• **TEXT FOR ANALYSIS**

++++++++++++++++++++

Another factor, says Duhra, is that unions are so rare in the sector that some workers just aren’t familiar with them or don’t recognize how they can help. 

Mike Duhra, a USW representative for Western Canada, says companies like Starbucks are hard to organize because of employee turnover is high and there are many locations, but the union is looking to expand in sectors like food service and retail. (James Dunne/CBC)

Starbucks pushback

Another factor is Starbucks’s opposition to unions. Acclaimed past CEO Howard Schultz recently returned to the company’s helm, and he’s been vocal about his opposition to unions for years. 

Company executives have visited stores to discourage workers from unionizing in the U.S., and workers claim one location was shut down earlier this month because it recently unionized.

Starbucks announced company-wide enhanced benefits and wage increases in May, but they’re not being offered to workers in unionized stores in the U.S. or Canada.   

A spokesperson for Starbucks Canada told CBC News the company believes it is better without a union, but it continues to “respect our partners’ right to organize.”

++++++++++++++++++++

• **TASK GOAL**
Return the passage of the Starbucks union article that begins at the words "Another factor, says" and stops after the words "retail. (James Dunne/CBC)", copied without changes.

• **RECORDS PROVIDED**

++++++++++++++++++++

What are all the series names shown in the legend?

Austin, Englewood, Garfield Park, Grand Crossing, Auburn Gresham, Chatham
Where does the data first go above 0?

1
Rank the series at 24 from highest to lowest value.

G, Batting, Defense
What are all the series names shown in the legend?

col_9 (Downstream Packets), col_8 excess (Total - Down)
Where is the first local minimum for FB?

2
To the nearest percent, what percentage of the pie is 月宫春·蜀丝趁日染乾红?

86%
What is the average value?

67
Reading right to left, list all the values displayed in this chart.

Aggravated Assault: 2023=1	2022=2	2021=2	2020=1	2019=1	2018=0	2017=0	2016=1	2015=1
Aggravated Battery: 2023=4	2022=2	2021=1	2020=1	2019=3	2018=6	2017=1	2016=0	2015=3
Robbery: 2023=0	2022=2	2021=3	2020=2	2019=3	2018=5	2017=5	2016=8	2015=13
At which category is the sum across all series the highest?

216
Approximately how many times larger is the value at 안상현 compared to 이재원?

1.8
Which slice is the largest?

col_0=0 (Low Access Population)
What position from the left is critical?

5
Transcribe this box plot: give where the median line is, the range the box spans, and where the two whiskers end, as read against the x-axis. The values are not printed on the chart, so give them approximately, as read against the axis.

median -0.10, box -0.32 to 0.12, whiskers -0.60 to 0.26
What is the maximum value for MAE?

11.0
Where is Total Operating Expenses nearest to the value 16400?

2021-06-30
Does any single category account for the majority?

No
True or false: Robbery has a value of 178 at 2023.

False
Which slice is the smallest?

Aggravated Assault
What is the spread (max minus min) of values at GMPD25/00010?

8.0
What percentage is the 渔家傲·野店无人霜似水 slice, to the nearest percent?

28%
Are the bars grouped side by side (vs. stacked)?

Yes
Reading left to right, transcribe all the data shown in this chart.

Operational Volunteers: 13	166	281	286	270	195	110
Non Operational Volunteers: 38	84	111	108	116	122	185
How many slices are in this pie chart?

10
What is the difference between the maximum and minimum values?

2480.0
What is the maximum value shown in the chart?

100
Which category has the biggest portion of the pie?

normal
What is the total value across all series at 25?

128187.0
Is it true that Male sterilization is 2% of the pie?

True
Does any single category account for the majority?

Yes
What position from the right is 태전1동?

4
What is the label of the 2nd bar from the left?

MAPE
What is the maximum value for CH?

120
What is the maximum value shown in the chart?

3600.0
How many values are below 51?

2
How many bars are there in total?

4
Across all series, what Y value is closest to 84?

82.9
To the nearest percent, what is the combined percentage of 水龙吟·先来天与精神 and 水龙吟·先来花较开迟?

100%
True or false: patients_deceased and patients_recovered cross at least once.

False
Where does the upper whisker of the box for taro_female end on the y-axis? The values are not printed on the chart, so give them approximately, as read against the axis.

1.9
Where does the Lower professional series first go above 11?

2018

++++++++++++++++++++

• **RESPONSE**
Another factor, says Duhra, is that unions are so rare in the sector that some workers just aren’t familiar with them or don’t recognize how they can help. 

Mike Duhra, a USW representative for Western Canada, says companies like Starbucks are hard to organize because of employee turnover is high and there are many locations, but the union is looking to expand in sectors like food service and retail. (James Dunne/CBC)